◆ **EXTRACT PROVIDED**:

## Start

Plasma technology has a number of strengths. The inherent fast response times of plasma panels mean that they don't suffer form the motion blur that you often see on LCD and LED screens.
Plasmas tend to produce very deep black levels and softer, more natural looking colours, which makes them very popular among home cinema aficionados. It's probably closest to old CRT tube tellies in terms of the feel of its pictures (including colour temperature and contrast). If you mourn the loss of your old tube telly it might be the technology for you.
It's easier for companies to make larger-sized displays using plasma technology. Large screen plasmas are generally cheaper than large screen LCD or LED models, particularly in screen sizes of 50 inches or more. Conversely, the technology isn't suited to producing smaller screen sizes, so you'll rarely see a plasma display that's smaller than 42 inches.
Plasmas do have some disadvantages; a lot of glass is used in their construction so they're much heavier than LED counterparts. This can make wall mounting them tricky, especially on a partition wall.
The glass surface of the screen tends to reflect ambient light in the room. As a result, they're not necessarily the best option if your TV tends to get most use during the day in a bright room. Pictures from plasma screens tend to be less bright than those from LCD and LED displays, although manufacturers like Panasonic have upped the brightness levels on their plasmas significantly over the last couple of years.
The upshot is that plasmas are a great choice for those who want a big screen TV without doing massive damage to their wallet. An ability to produce smooth motion also makes them great for watching footie and their deep contrast levels and natural colours will endear them to keen movie watchers. Those with families that mostly watch telly during the day would be advised to explore LCD or LED sets. But if you opt for plasma, Panasonic's VT30 (pictured above) is currently one of the best TVs that money can buy.
LCDUp until recently, the majority of the flatscreens on the market used liquid crystal display (LCD) technology. These screens have a sheet of liquid crystals sandwiched between two thin layers of polarised glass or plastic. Light from fluorescent tubes is then shone from behind and passes through the layer of crystals before colour is added via a filter to create pixels on the screen.
The benefit of LCDs is that they produce very bright images with punchy colours. This makes them ideal for viewing in bright conditions, such as watching TV during the day. Unlike plasmas, these screens don't have a glass surface, so they're lighter and don't reflect as much ambient light in the room. The latter can be very important if your TV is positioned next to a window.
The technology can be used to build TVs in a broad range of sizes, from small 10-inch displays right up to more typical 42-inch TVs. However, plasma screens are still generally cheaper than LCD displays at larger screen sizes of 50 inches and above.
Nevertheless, LCD screens do have their downsides. Lesser quality LCD screens often suffer quite badly from motion blur; fast panning shots in football matches can look very blurry, for example. Also, cheaper sets can struggle to produce deep black levels, leading to darker scenes in movies taking on a cloudy or misty look.
Some displays suffer form poor viewing angles; colours can look either overly dark or washed out if you sit at an angle to the set. Nevertheless, manufacturers have made great strides in reducing these problems on most mid- and high-end sets, although these problems are still evident on some cheaper TVs.

## End

◆ **WORK TO DO**:
**a)** Render into Spanish this sentence from the passage on television display technologies: "The glass surface of the screen tends to reflect ambient light in the room."
**b)** Name every type of display technology mentioned in the passage on television display technologies.
**c)** Extend the passage on television display technologies, picking up directly after its final sentence.

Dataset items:
## Start

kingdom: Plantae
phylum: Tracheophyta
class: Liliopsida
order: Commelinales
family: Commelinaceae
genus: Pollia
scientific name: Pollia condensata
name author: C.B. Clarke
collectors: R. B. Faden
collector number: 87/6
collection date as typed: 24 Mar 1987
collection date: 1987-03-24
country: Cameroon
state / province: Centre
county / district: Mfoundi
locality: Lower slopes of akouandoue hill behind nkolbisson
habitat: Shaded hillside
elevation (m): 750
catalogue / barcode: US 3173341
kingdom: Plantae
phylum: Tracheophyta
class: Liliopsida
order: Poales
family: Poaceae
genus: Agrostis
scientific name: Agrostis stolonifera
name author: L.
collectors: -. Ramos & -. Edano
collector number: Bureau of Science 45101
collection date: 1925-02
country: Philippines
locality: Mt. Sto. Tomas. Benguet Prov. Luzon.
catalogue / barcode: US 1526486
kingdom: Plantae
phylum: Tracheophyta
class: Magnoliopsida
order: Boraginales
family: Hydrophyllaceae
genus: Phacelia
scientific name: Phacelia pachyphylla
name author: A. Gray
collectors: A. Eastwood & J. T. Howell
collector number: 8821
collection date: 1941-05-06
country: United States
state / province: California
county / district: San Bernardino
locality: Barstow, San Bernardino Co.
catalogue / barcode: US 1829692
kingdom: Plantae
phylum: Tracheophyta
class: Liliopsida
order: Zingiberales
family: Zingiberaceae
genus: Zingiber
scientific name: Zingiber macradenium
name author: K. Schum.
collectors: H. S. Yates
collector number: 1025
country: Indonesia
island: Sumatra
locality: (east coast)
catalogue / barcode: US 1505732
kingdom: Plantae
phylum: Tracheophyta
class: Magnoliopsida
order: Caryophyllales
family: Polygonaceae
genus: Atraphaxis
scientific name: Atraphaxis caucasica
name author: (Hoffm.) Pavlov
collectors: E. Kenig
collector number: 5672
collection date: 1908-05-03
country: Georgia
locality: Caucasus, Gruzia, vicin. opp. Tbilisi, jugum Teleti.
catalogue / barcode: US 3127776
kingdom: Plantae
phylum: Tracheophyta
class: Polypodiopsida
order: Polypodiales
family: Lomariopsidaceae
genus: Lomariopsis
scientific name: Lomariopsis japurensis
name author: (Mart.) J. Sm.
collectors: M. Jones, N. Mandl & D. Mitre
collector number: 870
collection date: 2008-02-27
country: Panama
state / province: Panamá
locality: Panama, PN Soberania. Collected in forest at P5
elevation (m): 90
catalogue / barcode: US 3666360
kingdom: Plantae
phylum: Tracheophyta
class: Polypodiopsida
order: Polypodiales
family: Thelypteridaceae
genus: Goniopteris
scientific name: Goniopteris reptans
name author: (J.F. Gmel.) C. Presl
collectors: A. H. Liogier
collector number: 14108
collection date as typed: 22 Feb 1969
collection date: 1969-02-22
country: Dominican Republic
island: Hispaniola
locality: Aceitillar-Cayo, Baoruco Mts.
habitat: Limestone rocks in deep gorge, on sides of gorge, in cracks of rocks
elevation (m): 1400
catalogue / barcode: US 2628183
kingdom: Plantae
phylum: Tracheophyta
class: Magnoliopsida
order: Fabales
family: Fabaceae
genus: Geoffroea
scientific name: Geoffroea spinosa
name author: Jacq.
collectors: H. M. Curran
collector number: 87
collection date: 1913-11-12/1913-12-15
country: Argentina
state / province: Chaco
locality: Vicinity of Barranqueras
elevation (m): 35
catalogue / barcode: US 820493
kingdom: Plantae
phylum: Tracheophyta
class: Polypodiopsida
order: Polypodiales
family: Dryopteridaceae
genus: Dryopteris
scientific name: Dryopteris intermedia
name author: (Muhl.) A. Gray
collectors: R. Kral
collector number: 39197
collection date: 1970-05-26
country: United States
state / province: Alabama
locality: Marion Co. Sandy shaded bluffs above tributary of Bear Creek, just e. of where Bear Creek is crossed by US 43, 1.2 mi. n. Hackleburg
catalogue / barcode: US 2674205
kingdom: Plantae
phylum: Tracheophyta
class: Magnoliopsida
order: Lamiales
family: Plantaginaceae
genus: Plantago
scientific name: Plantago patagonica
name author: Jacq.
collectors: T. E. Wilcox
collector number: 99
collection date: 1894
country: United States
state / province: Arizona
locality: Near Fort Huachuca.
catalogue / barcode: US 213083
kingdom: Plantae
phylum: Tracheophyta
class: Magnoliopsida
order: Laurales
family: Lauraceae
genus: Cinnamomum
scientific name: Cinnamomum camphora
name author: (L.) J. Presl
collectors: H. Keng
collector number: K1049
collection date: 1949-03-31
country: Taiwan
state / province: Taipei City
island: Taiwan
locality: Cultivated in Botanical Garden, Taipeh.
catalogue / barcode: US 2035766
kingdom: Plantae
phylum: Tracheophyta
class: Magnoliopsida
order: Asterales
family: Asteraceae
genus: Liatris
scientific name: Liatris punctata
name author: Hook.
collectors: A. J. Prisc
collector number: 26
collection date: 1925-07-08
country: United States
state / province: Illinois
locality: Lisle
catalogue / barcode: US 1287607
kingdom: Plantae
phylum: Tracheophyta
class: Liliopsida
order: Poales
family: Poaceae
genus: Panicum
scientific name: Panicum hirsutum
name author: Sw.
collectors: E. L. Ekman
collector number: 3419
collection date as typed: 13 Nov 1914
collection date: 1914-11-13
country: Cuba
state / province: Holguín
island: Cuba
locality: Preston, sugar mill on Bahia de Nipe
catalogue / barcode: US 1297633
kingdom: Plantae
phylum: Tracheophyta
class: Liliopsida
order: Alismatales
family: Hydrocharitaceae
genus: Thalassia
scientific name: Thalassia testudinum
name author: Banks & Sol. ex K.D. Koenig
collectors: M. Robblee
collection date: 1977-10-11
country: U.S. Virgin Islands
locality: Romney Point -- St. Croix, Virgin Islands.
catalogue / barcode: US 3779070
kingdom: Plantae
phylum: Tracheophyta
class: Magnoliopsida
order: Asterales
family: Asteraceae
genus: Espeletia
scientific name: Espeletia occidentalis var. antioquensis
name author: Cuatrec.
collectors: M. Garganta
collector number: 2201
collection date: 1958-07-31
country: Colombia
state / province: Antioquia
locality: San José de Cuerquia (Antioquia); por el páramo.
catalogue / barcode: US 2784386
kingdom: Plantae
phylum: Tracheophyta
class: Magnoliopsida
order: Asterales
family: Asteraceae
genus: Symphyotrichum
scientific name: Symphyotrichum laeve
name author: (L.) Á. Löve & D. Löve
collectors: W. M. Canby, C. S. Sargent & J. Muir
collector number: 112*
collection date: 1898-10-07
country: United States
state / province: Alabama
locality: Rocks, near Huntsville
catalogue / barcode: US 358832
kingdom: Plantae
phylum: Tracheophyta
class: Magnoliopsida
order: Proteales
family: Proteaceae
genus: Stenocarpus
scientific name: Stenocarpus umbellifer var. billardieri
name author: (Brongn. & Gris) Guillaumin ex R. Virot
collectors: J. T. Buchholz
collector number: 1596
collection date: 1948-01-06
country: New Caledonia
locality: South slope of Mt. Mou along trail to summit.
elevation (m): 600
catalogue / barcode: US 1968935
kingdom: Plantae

## End

◆ **ANSWERS FOR THIS EXERCISE**:
**a)** La superficie de vidrio de la pantalla tiende a reflejar la luz ambiental de la habitación.

**b)** Plasma, LCD, LED, CRT

**c)**
It's true that many manufacturers are gradually replacing the LCD screens in their ranges with LED sets, but it's a mistake to think that LED TVs are automatically better than LCD modes. They're not, and we've often found that mid-range LCD TVs perform better than mid-range LED ones. Sony's excellent, low-cost KDL-40CX523 shows that there's plenty of life in LCD TVs.
Generally you'll get more bang for your buck by opting for an LCD display over an LED one. Extra features may include digital media playback and support for Internet TV content, as well as better picture processing features.
A good LCD set will perform well right across the board, both for watching TV during the day or settling down for a movie once the kids have gone to bed. However, be wary of bargain basement LCD models; it's on these sets that you're likely to see some of LCD's weaknesses such as motion blur and unruly, garish colours. These can make movies and TV shows look very plasticky and cartoon-ish.
Sweeping the TV market at the moment is light emitting diode (LED) technology. LED is really just an evolution of LCD. Both display types work in pretty much the same way using a backlight to illuminate liquid crystals that are sandwiched between two polarised glass layers. The difference is that instead of using florescent tubes as the backlight, these sets use rows or grids of LEDs.
These LEDs are either positioned behind the display (often referred to as direct LED backlighting), or at the edges, with a light diffuser to spread the light out evenly across the picture (usually known as edge LED backlighting).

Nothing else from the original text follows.